_TO DO:_ Print every record exactly as it appears. Leave the pictures out.

*** Opening of DATASET RECORDS ***

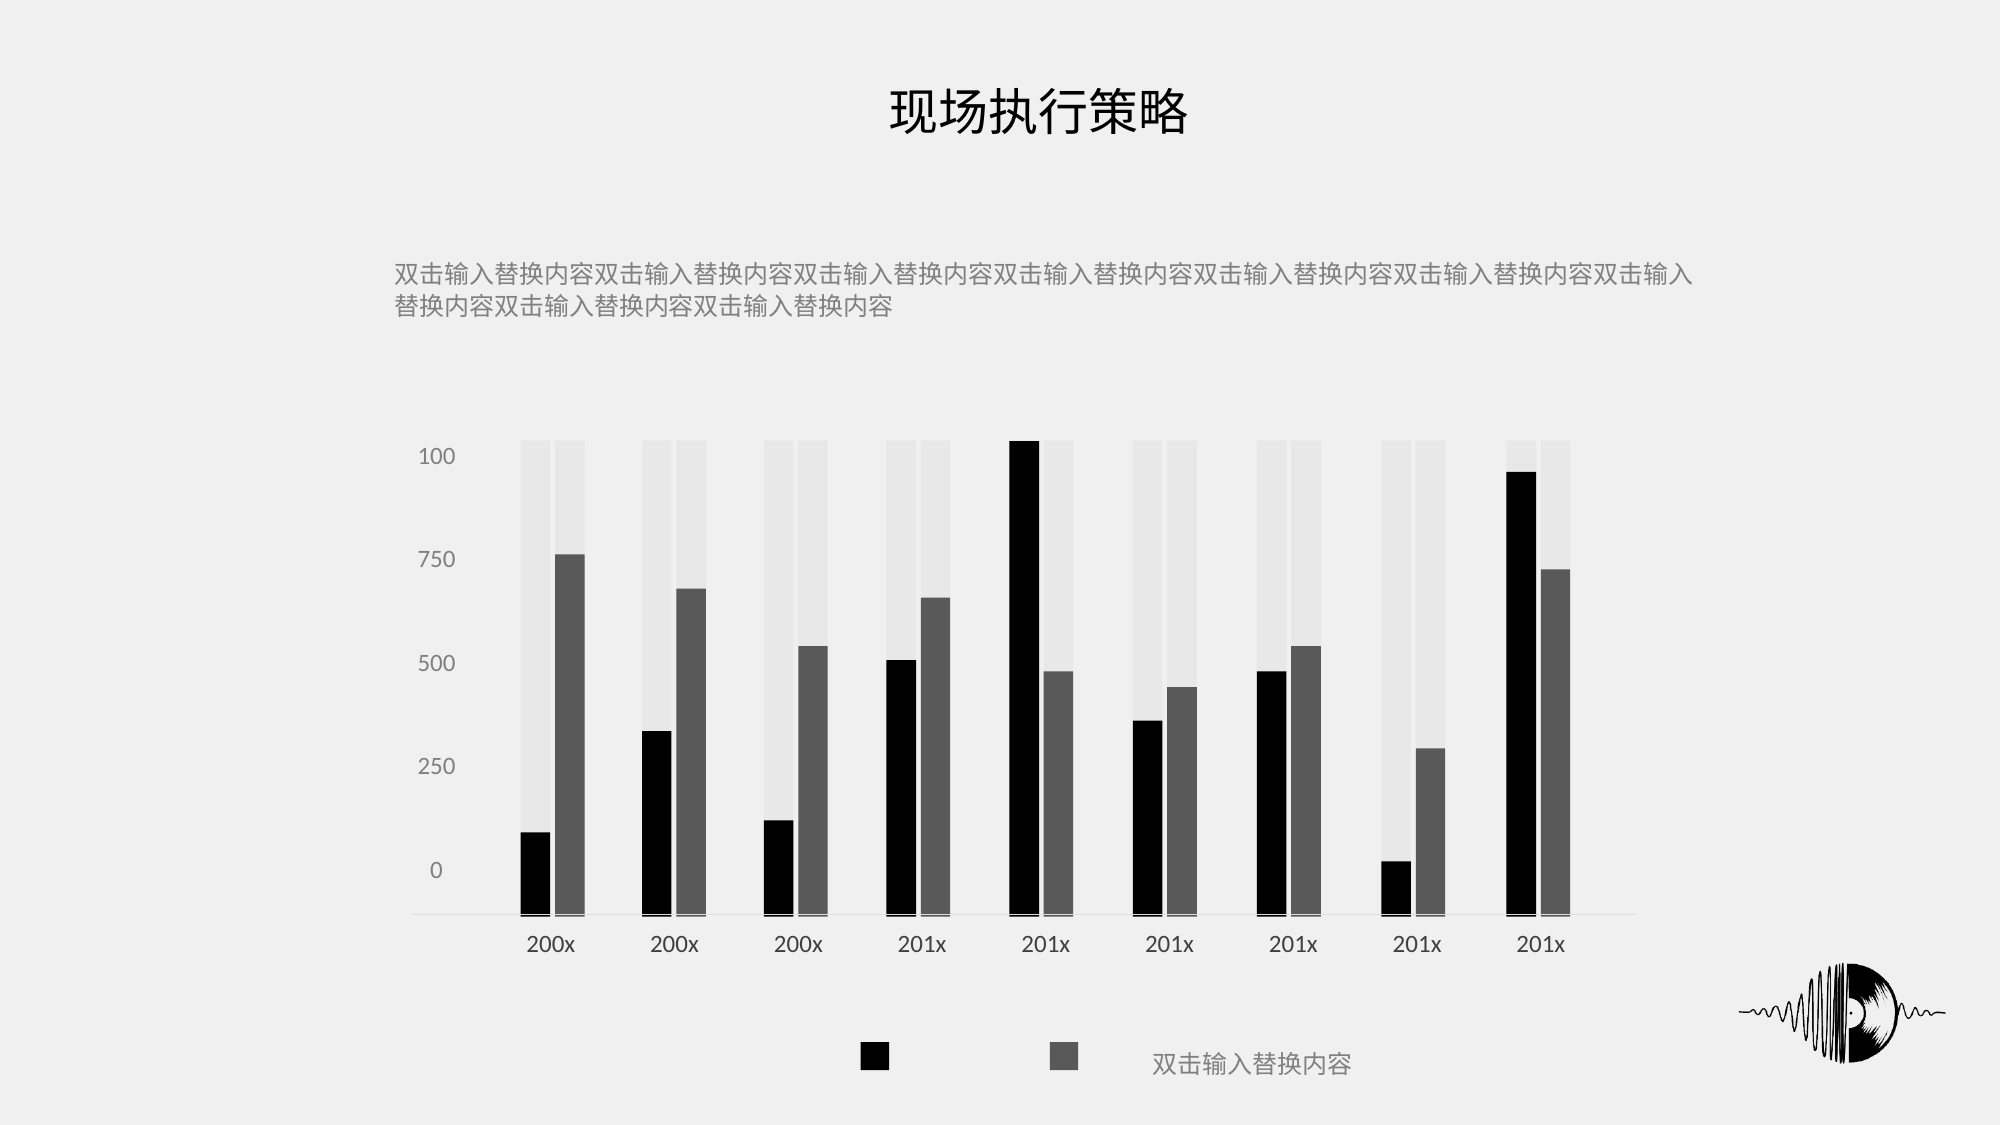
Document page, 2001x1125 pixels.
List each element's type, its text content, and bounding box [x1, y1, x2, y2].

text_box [369, 437, 1699, 1097]
picture [1722, 859, 1963, 1125]
text_box 双击输入替换内容双击输入替换内容双击输入替换内容双击输入替换内容双击输入替换内容双击输入替换内容双击输入替换内容双击输入替换内容双击输入替换内容 [379, 250, 1720, 328]
text_box 现场执行策略 [873, 72, 1204, 148]
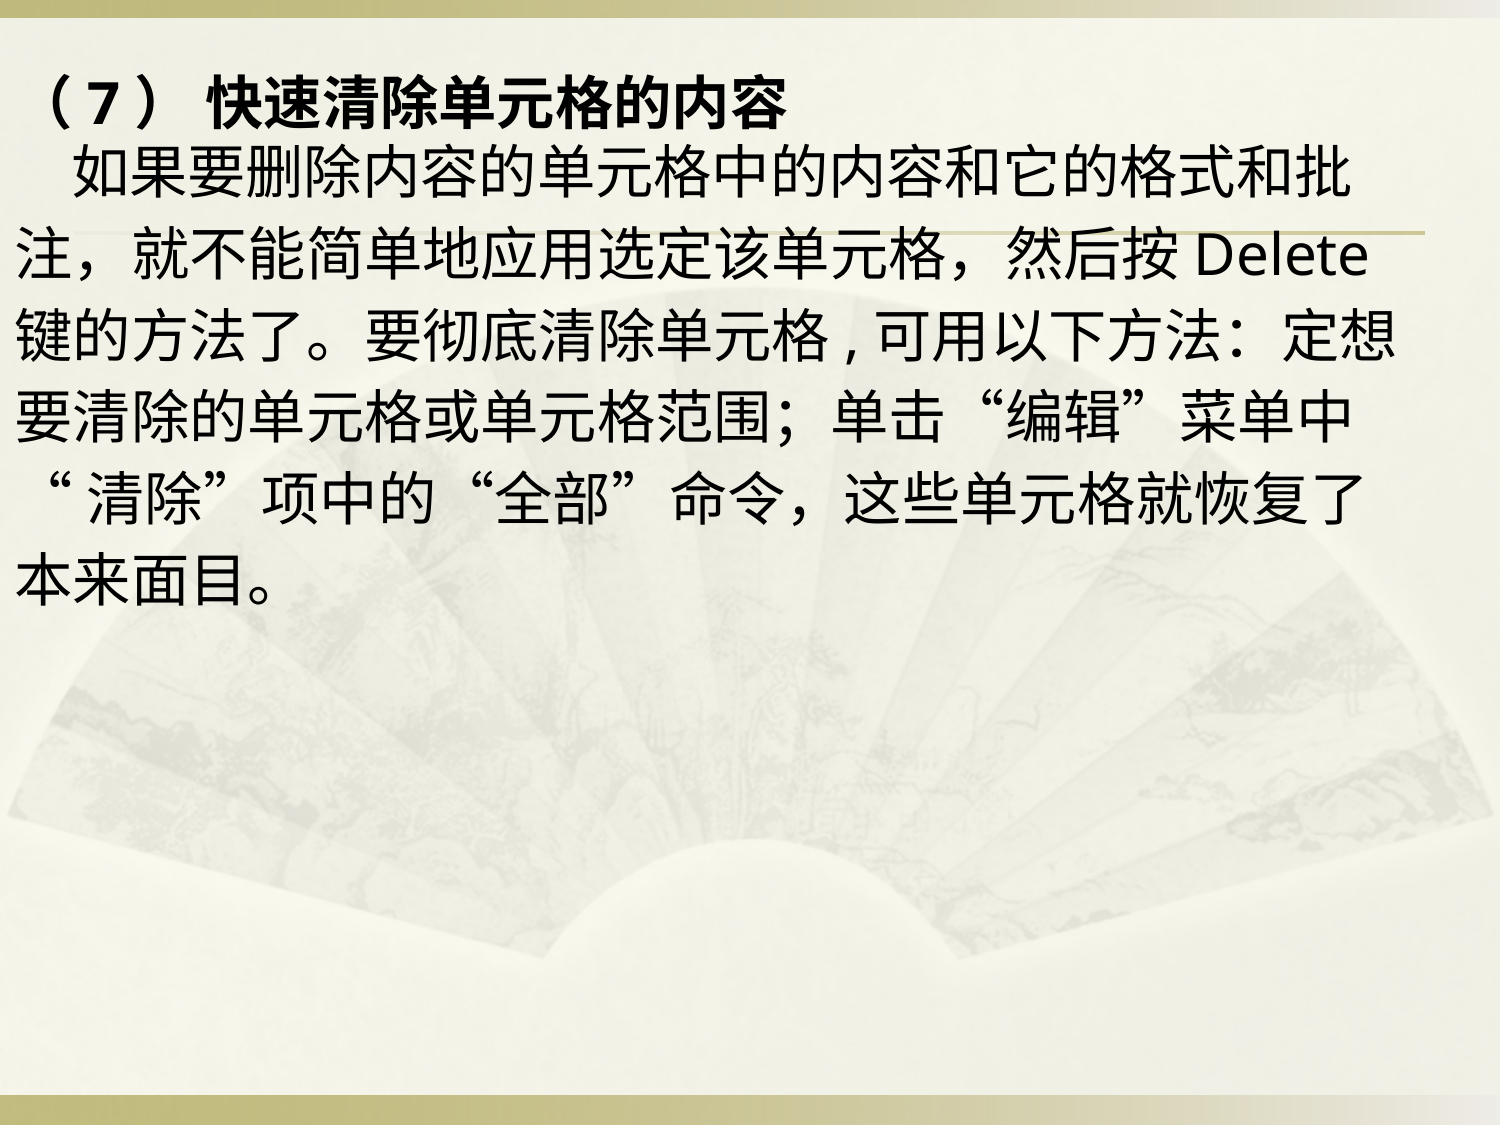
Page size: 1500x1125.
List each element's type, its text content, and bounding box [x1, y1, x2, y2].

list （7） 快速清除单元格的内容 如果要删除内容的单元格中的内容和它的格式和批 注，就不能简单地应用选定该单元格，然后按Delete 键的方法了。要彻底清除单元格,可用以下方法：定想 要清除的单元格或单元格范围；单击“编辑”菜单中 “清除”项中的“全部”命令，这些单元格就恢复了 本来面目。 [0, 58, 1425, 1032]
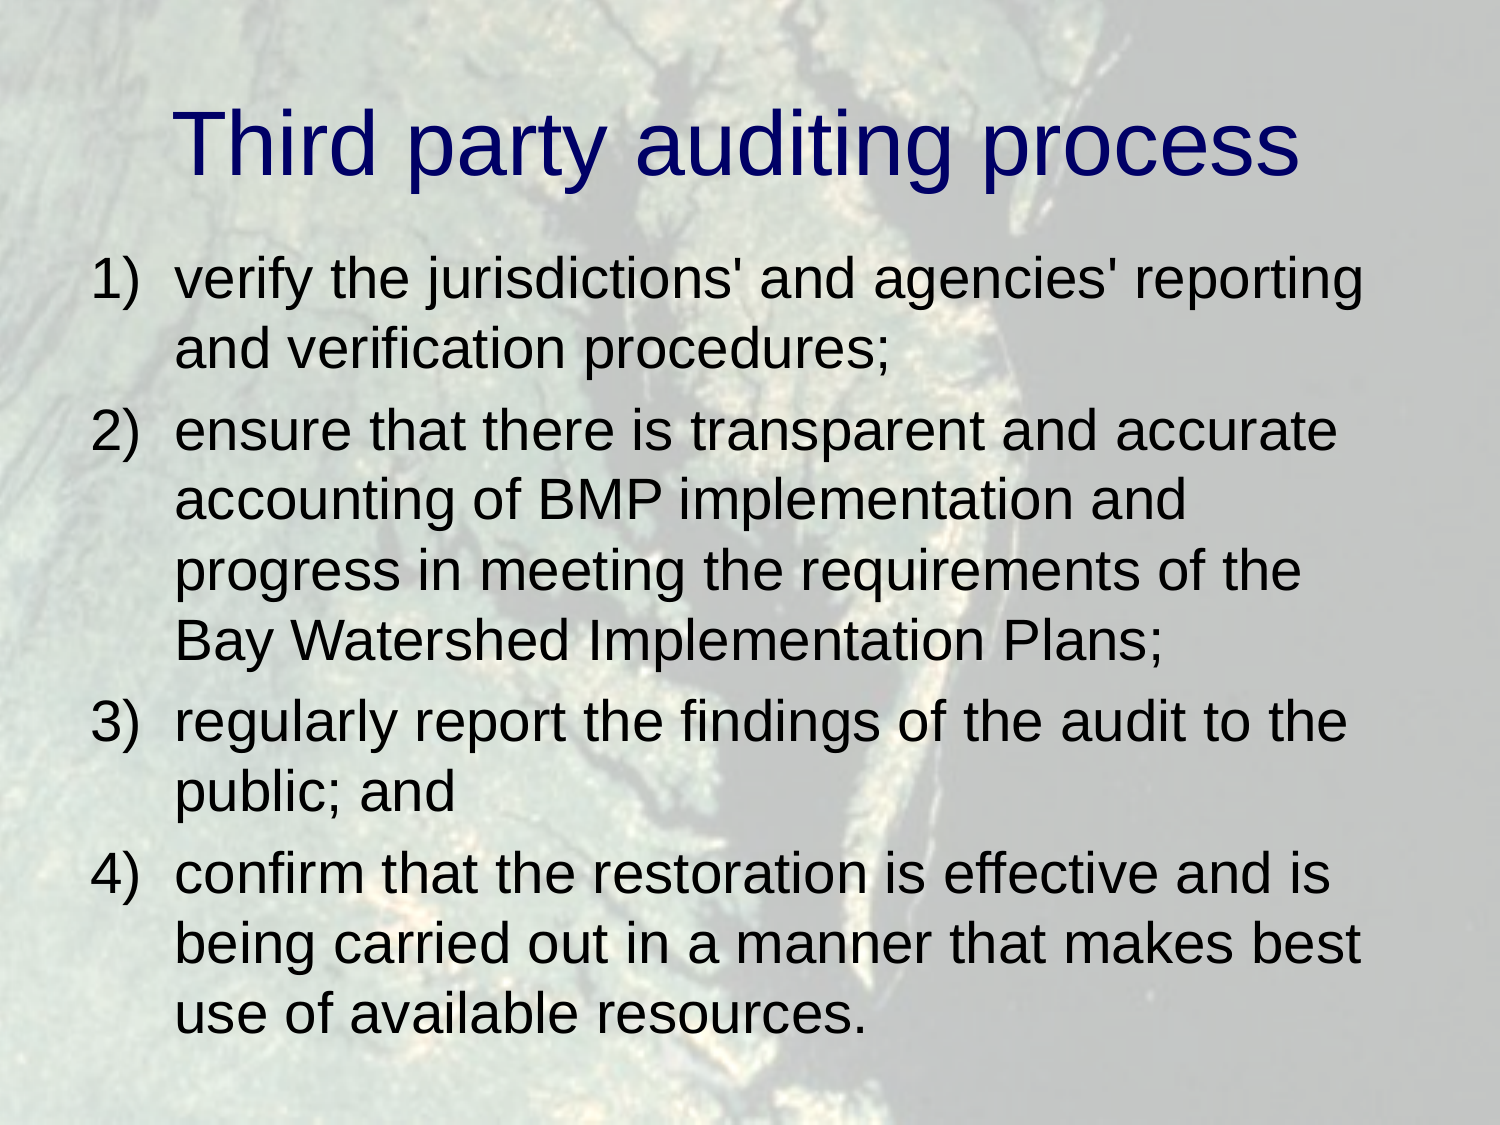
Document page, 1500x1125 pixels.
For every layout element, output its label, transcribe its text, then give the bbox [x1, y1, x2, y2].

list verify the jurisdictions' and agencies' reporting and verification procedures; ensure that there is transparent and accurate accounting of BMP implementation and progress in meeting the requirements of the Bay Watershed Implementation Plans; regularly report the findings of the audit to the public; and confirm that the restoration is effective and is being carried out in a manner that makes best use of available resources. [75, 232, 1425, 1005]
title Third party auditing process [75, 45, 1425, 232]
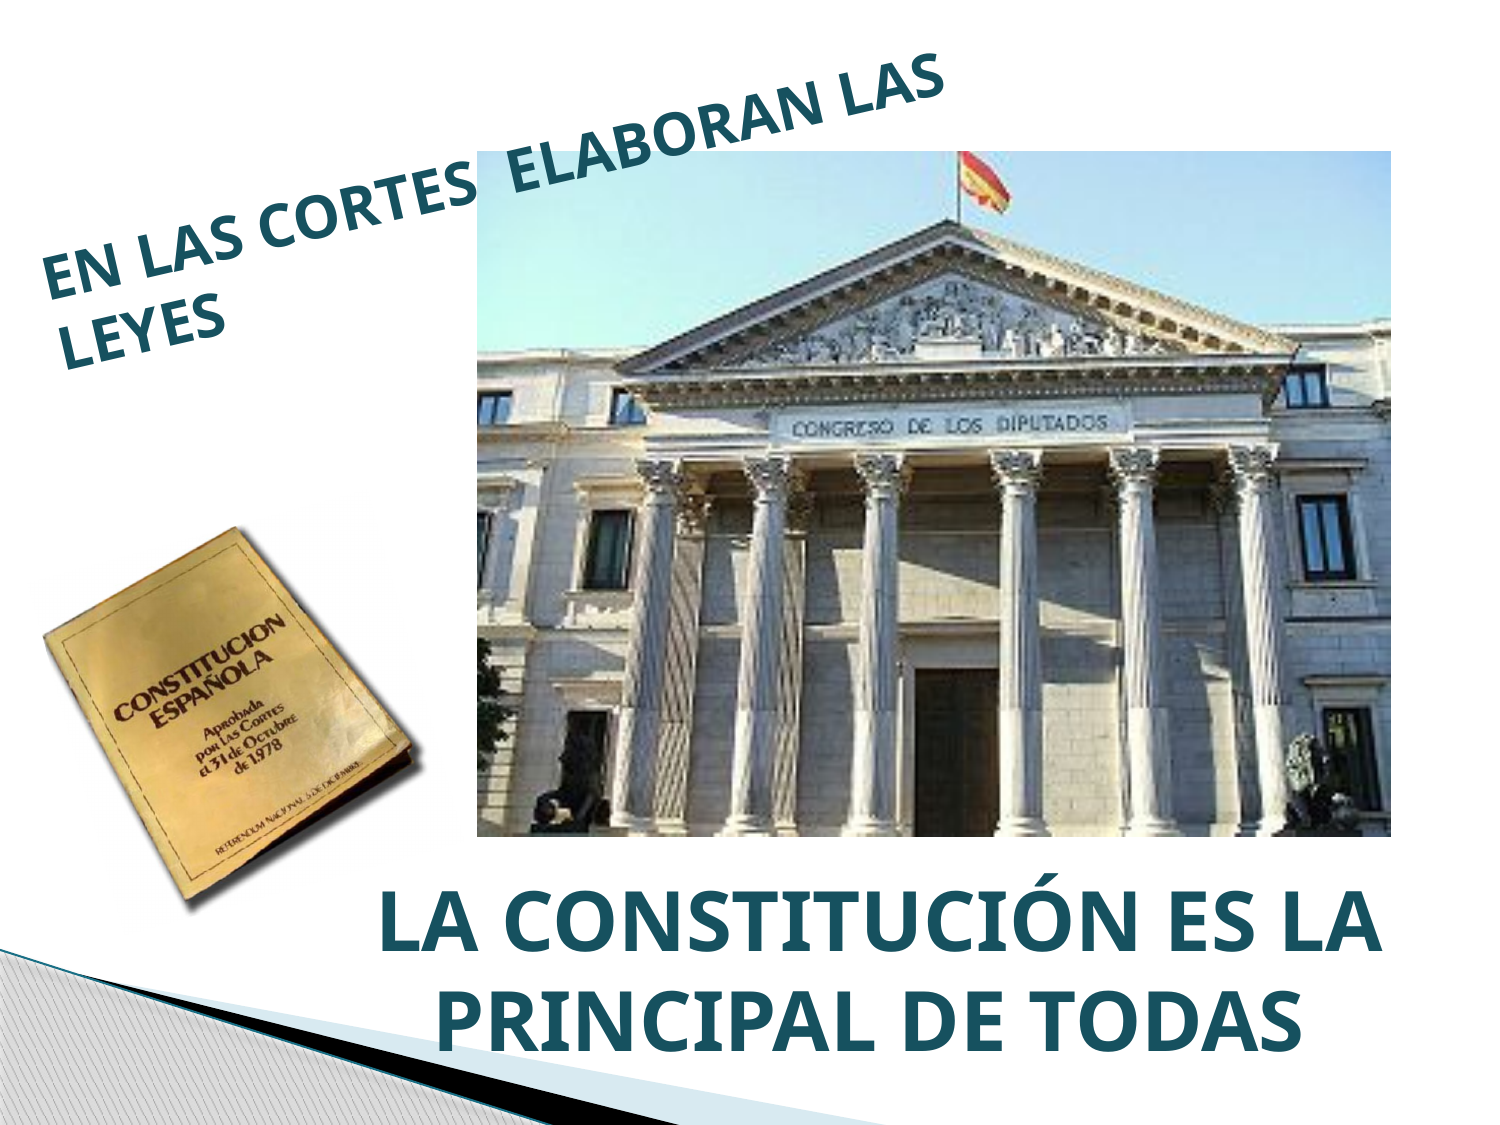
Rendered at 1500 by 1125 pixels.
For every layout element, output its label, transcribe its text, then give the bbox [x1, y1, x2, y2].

picture [28, 490, 463, 934]
picture [476, 151, 1391, 837]
text_box LA CONSTITUCIÓN ES LA PRINCIPAL DE TODAS [324, 836, 1435, 1076]
title EN LAS CORTES ELABORAN LAS LEYES [17, 0, 1088, 422]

*** Close of DATASET RECORDS ***

_OUTPUT OF THE EXERCISE:_
Document page, 2001x1125 pixels.
List each element's type, its text content, and bounding box [x1, y1, x2, y2].

text_box [369, 437, 1699, 1097]
picture [1722, 859, 1963, 1125]
text_box 双击输入替换内容双击输入替换内容双击输入替换内容双击输入替换内容双击输入替换内容双击输入替换内容双击输入替换内容双击输入替换内容双击输入替换内容 [379, 250, 1720, 328]
text_box 现场执行策略 [873, 72, 1204, 148]
Page size: 1500x1125.
List each element's type, its text content, and bounding box [x1, y1, x2, y2].

list （7） 快速清除单元格的内容 如果要删除内容的单元格中的内容和它的格式和批 注，就不能简单地应用选定该单元格，然后按Delete 键的方法了。要彻底清除单元格,可用以下方法：定想 要清除的单元格或单元格范围；单击“编辑”菜单中 “清除”项中的“全部”命令，这些单元格就恢复了 本来面目。 [0, 58, 1425, 1032]
Document page, 1500x1125 pixels.
For every layout element, output its label, transcribe its text, then give the bbox [x1, y1, x2, y2].

list verify the jurisdictions' and agencies' reporting and verification procedures; ensure that there is transparent and accurate accounting of BMP implementation and progress in meeting the requirements of the Bay Watershed Implementation Plans; regularly report the findings of the audit to the public; and confirm that the restoration is effective and is being carried out in a manner that makes best use of available resources. [75, 232, 1425, 1005]
title Third party auditing process [75, 45, 1425, 232]
Rendered at 1500 by 1125 pixels.
For every layout element, output its label, transcribe its text, then give the bbox [x1, y1, x2, y2].

picture [28, 490, 463, 934]
picture [476, 151, 1391, 837]
text_box LA CONSTITUCIÓN ES LA PRINCIPAL DE TODAS [324, 836, 1435, 1076]
title EN LAS CORTES ELABORAN LAS LEYES [17, 0, 1088, 422]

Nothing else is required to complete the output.